The authors acknowledge that DB/PG still requires multiple MC sampling queries to the reward function. Further reducing the number of calls while maintaining guidance fidelity remains an open problem.
The mean-field (token independence) assumption may introduce non-trivial errors in structured domains (e.g., natural language with strong token dependencies). Extending this to large-scale diffusion language models by relaxing independence constraints is a significant next step.
Scalability to very large vocabularies or ultra-long sequences, and a more systematic report on sensitivity to \(\beta\), \(\tau\), and \(n\), are still needed; text-to-image results are currently qualitative.

vs DRAKES (Fine-tuning): DRAKES re-trains the generative model to maximize rewards, which is prone to reward hacking and requires careful KL constraint tuning. GILC requires zero training and surpasses DRAKES in protein success rates by ~4 points.
vs SVDD / SMC / Best-of-NN (Training-free): These rely on importance sampling/filtering across multiple trajectories, requiring ~20 denoising and reward calls with limited guidance effectiveness. GILC is single-trajectory, calling denoising once, winning on both effect and efficiency.
vs CFG (Training-based): CFG depends heavily on labeled data and has limited generalization.
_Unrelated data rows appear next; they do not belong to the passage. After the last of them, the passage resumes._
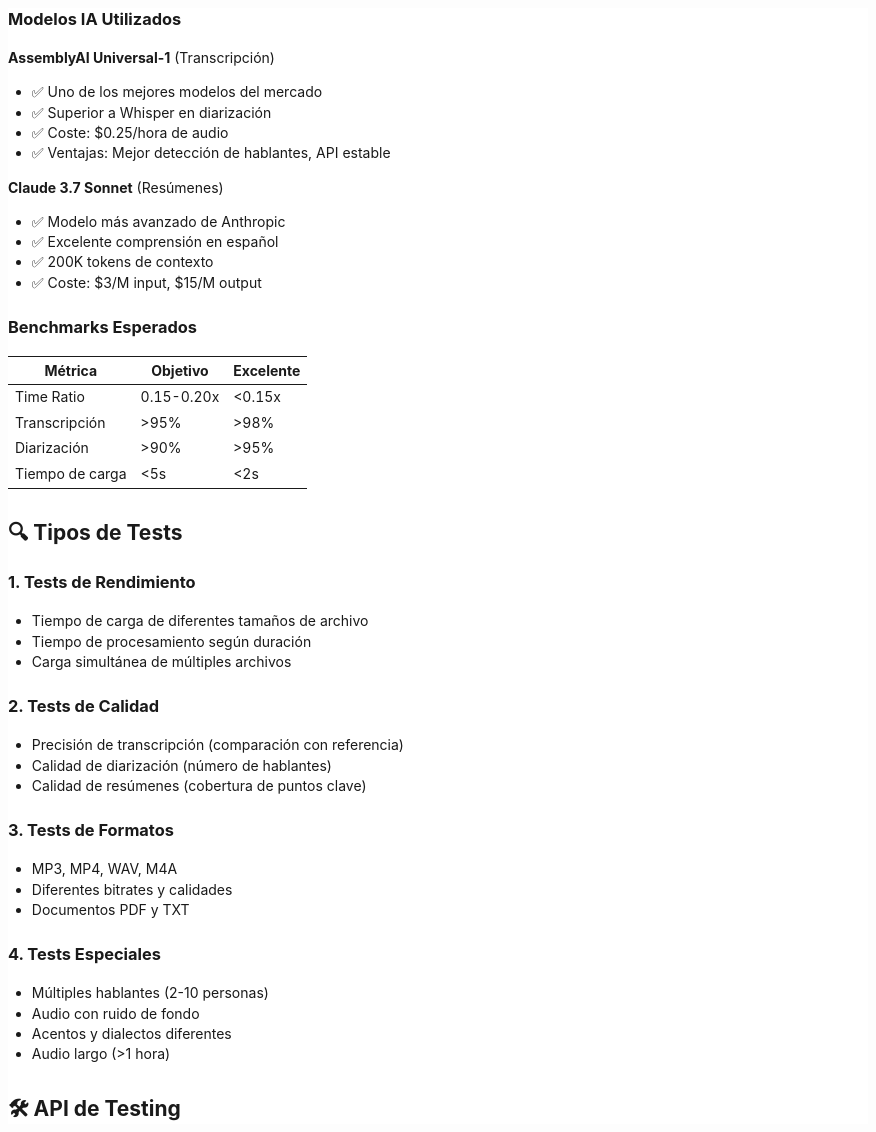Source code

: ### Modelos IA Utilizados

**AssemblyAI Universal-1** (Transcripción)
- ✅ Uno de los mejores modelos del mercado
- ✅ Superior a Whisper en diarización
- ✅ Coste: $0.25/hora de audio
- ✅ Ventajas: Mejor detección de hablantes, API estable

**Claude 3.7 Sonnet** (Resúmenes)
- ✅ Modelo más avanzado de Anthropic
- ✅ Excelente comprensión en español
- ✅ 200K tokens de contexto
- ✅ Coste: $3/M input, $15/M output

### Benchmarks Esperados

| Métrica | Objetivo | Excelente |
|---------|----------|-----------|
| Time Ratio | 0.15-0.20x | <0.15x |
| Transcripción | >95% | >98% |
| Diarización | >90% | >95% |
| Tiempo de carga | <5s | <2s |

## 🔍 Tipos de Tests

### 1. Tests de Rendimiento
- Tiempo de carga de diferentes tamaños de archivo
- Tiempo de procesamiento según duración
- Carga simultánea de múltiples archivos

### 2. Tests de Calidad
- Precisión de transcripción (comparación con referencia)
- Calidad de diarización (número de hablantes)
- Calidad de resúmenes (cobertura de puntos clave)

### 3. Tests de Formatos
- MP3, MP4, WAV, M4A
- Diferentes bitrates y calidades
- Documentos PDF y TXT

### 4. Tests Especiales
- Múltiples hablantes (2-10 personas)
- Audio con ruido de fondo
- Acentos y dialectos diferentes
- Audio largo (>1 hora)

## 🛠️ API de Testing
GILC only requires an off-the-shelf reward function; changing goals requires no re-training.

Rating¶

Novelty: ⭐⭐⭐⭐⭐ The combination of "Training loss = Variational objective" and "Jacobian dropping in logit space" creates a truly plug-and-play discrete diffusion guidance with clean logic.
Experimental Thoroughness: ⭐⭐⭐⭐⭐ DNA/Protein/Molecule scientific domains + Images, including multi-dimensional ablations on efficiency, value convergence, and Jacobian pathology.
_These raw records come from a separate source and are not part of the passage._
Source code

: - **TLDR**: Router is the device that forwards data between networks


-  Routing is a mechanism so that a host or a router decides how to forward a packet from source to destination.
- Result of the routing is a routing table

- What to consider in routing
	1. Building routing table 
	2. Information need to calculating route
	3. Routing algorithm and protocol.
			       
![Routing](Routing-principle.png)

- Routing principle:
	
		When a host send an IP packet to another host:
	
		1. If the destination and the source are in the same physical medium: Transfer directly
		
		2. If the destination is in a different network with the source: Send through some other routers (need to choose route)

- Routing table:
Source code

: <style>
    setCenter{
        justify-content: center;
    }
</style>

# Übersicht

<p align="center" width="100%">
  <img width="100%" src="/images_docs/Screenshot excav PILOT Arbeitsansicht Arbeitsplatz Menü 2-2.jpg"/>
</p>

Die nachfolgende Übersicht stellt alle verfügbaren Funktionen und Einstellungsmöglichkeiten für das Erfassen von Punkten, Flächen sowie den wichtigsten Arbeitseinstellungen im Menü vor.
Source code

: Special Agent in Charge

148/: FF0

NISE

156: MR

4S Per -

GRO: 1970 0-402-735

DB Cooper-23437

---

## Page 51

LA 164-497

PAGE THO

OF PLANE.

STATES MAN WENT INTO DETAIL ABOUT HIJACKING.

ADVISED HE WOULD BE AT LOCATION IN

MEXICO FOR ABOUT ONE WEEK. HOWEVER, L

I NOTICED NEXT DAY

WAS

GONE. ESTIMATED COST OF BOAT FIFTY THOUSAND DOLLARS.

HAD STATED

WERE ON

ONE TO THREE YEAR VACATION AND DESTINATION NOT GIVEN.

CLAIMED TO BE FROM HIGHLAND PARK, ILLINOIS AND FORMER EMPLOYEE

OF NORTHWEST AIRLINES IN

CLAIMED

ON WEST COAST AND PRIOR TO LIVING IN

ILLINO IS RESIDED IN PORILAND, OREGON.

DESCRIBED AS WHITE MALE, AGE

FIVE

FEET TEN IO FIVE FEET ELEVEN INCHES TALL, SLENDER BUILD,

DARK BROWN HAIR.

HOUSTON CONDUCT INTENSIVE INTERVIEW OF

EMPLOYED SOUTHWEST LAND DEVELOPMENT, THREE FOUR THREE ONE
Writing Quality: ⭐⭐⭐⭐ Clear derivations and effective diagrams. Some key conclusions (e.g., images) are qualitative; sensitivity analysis for \(\beta/\tau/n\) could be more systematic.
Value: ⭐⭐⭐⭐⭐ Training-free, handles black-box rewards, and is single-trajectory efficient. High practical utility for controllable scientific generation like drug/gene design.